Καὶ ἐξῆλθον οἱ Φαρισαῖοι καὶ ἤρξαντο συνζητεῖν αὐτῷ, ζητοῦντες παρ’ αὐτοῦ σημεῖον ἀπὸ τοῦ οὐρανοῦ, πειράζοντες αὐτόν.

 

This seeking of signs was common among the gospel writers, in Luke, chapter 11:16, and especially in Matthew, chapters 12:38 and 16:1-4.  The Pharisees wanted a sign.  There was no mention of the Scribes here, as in Matthew.  These Pharisees were a political party, a social movement, and a religious school of thought that became the basis for later Rabbinic Judaism.  They had they own expert explanations of Jewish law that sometimes appeared to be hypocritical or arrogant, with the letter of the law above its spirit.  They had a form of Judaism that extended beyond the Temple.  The Pharisees in the New Testament, often engaged in discussion and disputes with Jesus and his disciples, as here.  Mark said that some of these Pharisees came to Jesus (Καὶ ἐξῆλθον οἱ Φαρισαῖοι).  They began to argue, dispute, or discuss with Jesus (καὶ ἤρξαντο συνζητεῖν αὐτῷ).  They asked him to show them a sign from heaven or a heavenly validation of his work (ζητοῦντες παρ’ αὐτοῦ σημεῖον ἀπὸ τοῦ οὐρανοῦ).  They wanted to test or tempt Jesus (πειράζοντες αὐτόν).  Heavenly signs had been common among the prophets to prove their authenticity.

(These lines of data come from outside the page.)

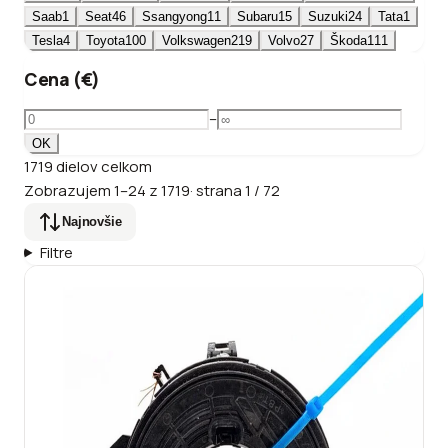
Saab
1
Seat
46
Ssangyong
11
Subaru
15
Suzuki
24
Tata
1
Tesla
4
Toyota
100
Volkswagen
219
Volvo
27
Škoda
111
Cena (€)
–
OK
1719
dielov
celkom
Zobrazujem
1
–
24
z
1719
·
strana
1
/
72
Najnovšie
Filtre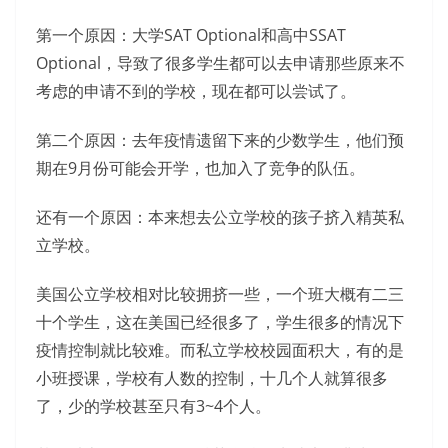
第一个原因：大学SAT Optional和高中SSAT
Optional，导致了很多学生都可以去申请那些原来不
考虑的申请不到的学校，现在都可以尝试了。
第二个原因：去年疫情遗留下来的少数学生，他们预
期在9月份可能会开学，也加入了竞争的队伍。
还有一个原因：本来想去公立学校的孩子挤入精英私
立学校。
美国公立学校相对比较拥挤一些，一个班大概有二三
十个学生，这在美国已经很多了，学生很多的情况下
疫情控制就比较难。而私立学校校园面积大，有的是
小班授课，学校有人数的控制，十几个人就算很多
了，少的学校甚至只有3~4个人。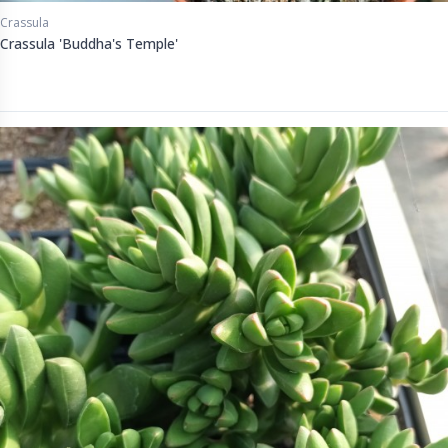
Crassula
Crassula 'Buddha's Temple'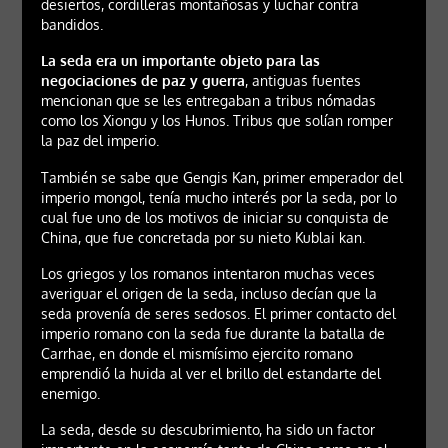
desiertos, cordilleras montañosas y luchar contra
bandidos.
La seda era un importante objeto para las
negociaciones de paz y guerra
, antiguas fuentes
mencionan que se les entregaban a tribus nómadas
como los Xiongu y los Hunos. Tribus que solían romper
la paz del imperio.
También se sabe que Gengis Kan, primer emperador del
imperio mongol, tenía mucho interés por la seda, por lo
cual fue uno de los motivos de iniciar su conquista de
China, que fue concretada por su nieto Kublai kan.
Los griegos y los romanos intentaron muchas veces
averiguar el origen de la seda, incluso decían que la
seda provenía de seres sedosos. El primer contacto del
imperio romano con la seda fue durante la batalla de
Carrhae, en donde el mismísimo ejercito romano
emprendió la huida al ver el brillo del estandarte del
enemigo.
La seda, desde su descubrimiento, ha sido un factor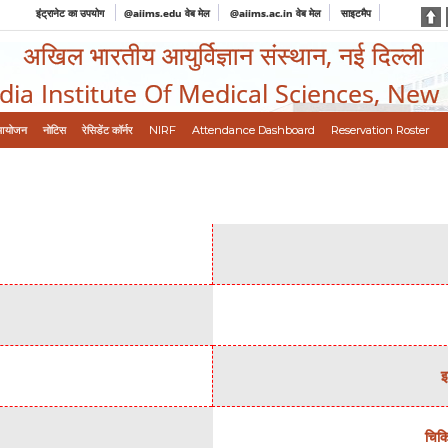
इंट्रानेट का उपयोग
@aiims.edu वेब मेल
@aiims.ac.in वेब मेल
साइटमैप
अखिल भारतीय आयुर्विज्ञान संस्थान, नई दिल्ली
ndia Institute Of Medical Sciences, New
आयोजन
नोटिस
रेसिडेंट कॉर्नर
NIRF
Attendance Dashboard
Reservation Roster
इ
चिकि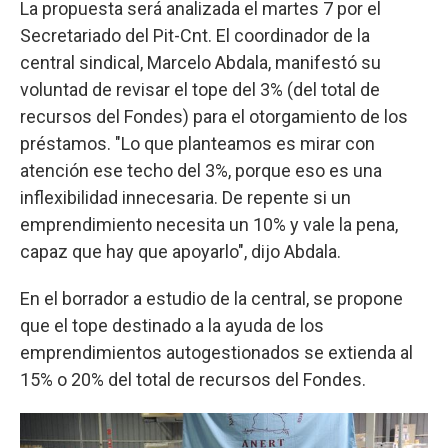
La propuesta será analizada el martes 7 por el
Secretariado del Pit-Cnt. El coordinador de la
central sindical, Marcelo Abdala, manifestó su
voluntad de revisar el tope del 3% (del total de
recursos del Fondes) para el otorgamiento de los
préstamos. "Lo que planteamos es mirar con
atención ese techo del 3%, porque eso es una
inflexibilidad innecesaria. De repente si un
emprendimiento necesita un 10% y vale la pena,
capaz que hay que apoyarlo", dijo Abdala.
En el borrador a estudio de la central, se propone
que el tope destinado a la ayuda de los
emprendimientos autogestionados se extienda al
15% o 20% del total de recursos del Fondes.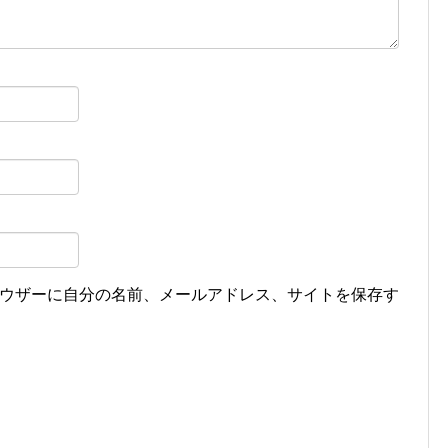
ウザーに自分の名前、メールアドレス、サイトを保存す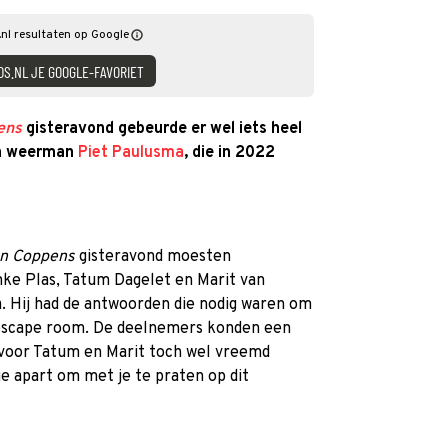
nl resultaten op Google
DS.NL JE GOOGLE-FAVORIET
ens
gisteravond gebeurde er wel iets heel
am weerman
Piet Paulusma
, die in 2022
an Coppens
gisteravond moesten
ke Plas, Tatum Dagelet en Marit van
 Hij had de antwoorden die nodig waren om
 escape room. De deelnemers konden een
voor Tatum en Marit toch wel vreemd
je apart om met je te praten op dit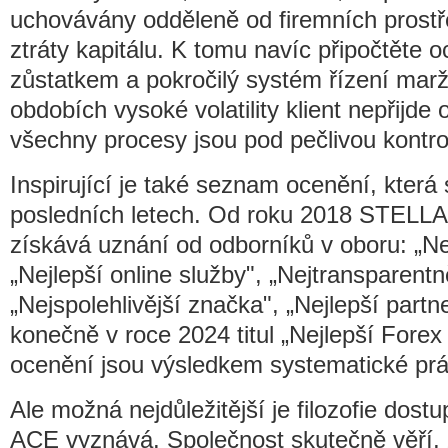
uchovávány odděleně od firemních prostře
ztráty kapitálu. K tomu navíc připočtěte
zůstatkem a pokročilý systém řízení marž
obdobích vysoké volatility klient nepřijde o
všechny procesy jsou pod pečlivou kontro
Inspirující je také seznam ocenění, která
posledních letech. Od roku 2018 STELL
získává uznání od odborníků v oboru: „Ne
„Nejlepší online služby", „Nejtransparentn
„Nejspolehlivější značka", „Nejlepší part
konečně v roce 2024 titul „Nejlepší Forex
ocenění jsou výsledkem systematické prá
Ale možná nejdůležitější je filozofie dos
ACE vyznává. Společnost skutečně věří,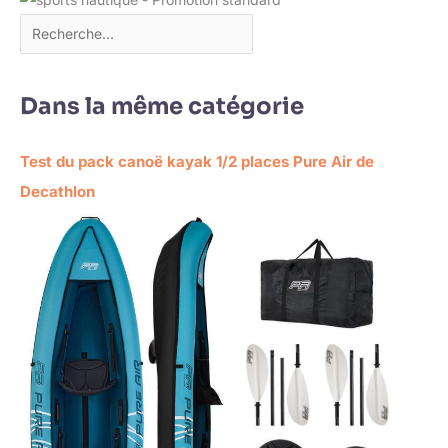
Dans la même catégorie
Test du pack canoë kayak 1/2 places Pure Air de
Decathlon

How can they feed them? (Mk 8:4-8:4)

“His disciples

Replied.

‘How can we feed

These men

With bread

Here in the desert?’”

 

καὶ ἀπεκρίθησαν αὐτῷ οἱ μαθηταὶ αὐτοῦ ὅτι Πόθεν τούτους δυνήσεταί τις ὧδε χορτάσαι ἄρτων ἐπ’ ἐρημίας;

 

Matthew, chapter 15:33, has a similar statement about the disciples questioning Jesus, just like in the other story of the first multiplication of loaves for the 5,000 people.  Mark said that the disciples of Jesus responded to him by asking (καὶ ἀπεκρίθησαν αὐτῷ οἱ μαθηταί αὐτοῦ) where would they get enough loaves of bread to feed or satisfy these people (ὅτι Πόθεν τούτους δυνήσεταί τις ὧδε χορτάσαι ἄρτων) in this desert (ἐπ’ ἐρημίας).  In the earlier feeding of the 5,000, the place was deserted, while here it is a desert or uninhabited place also.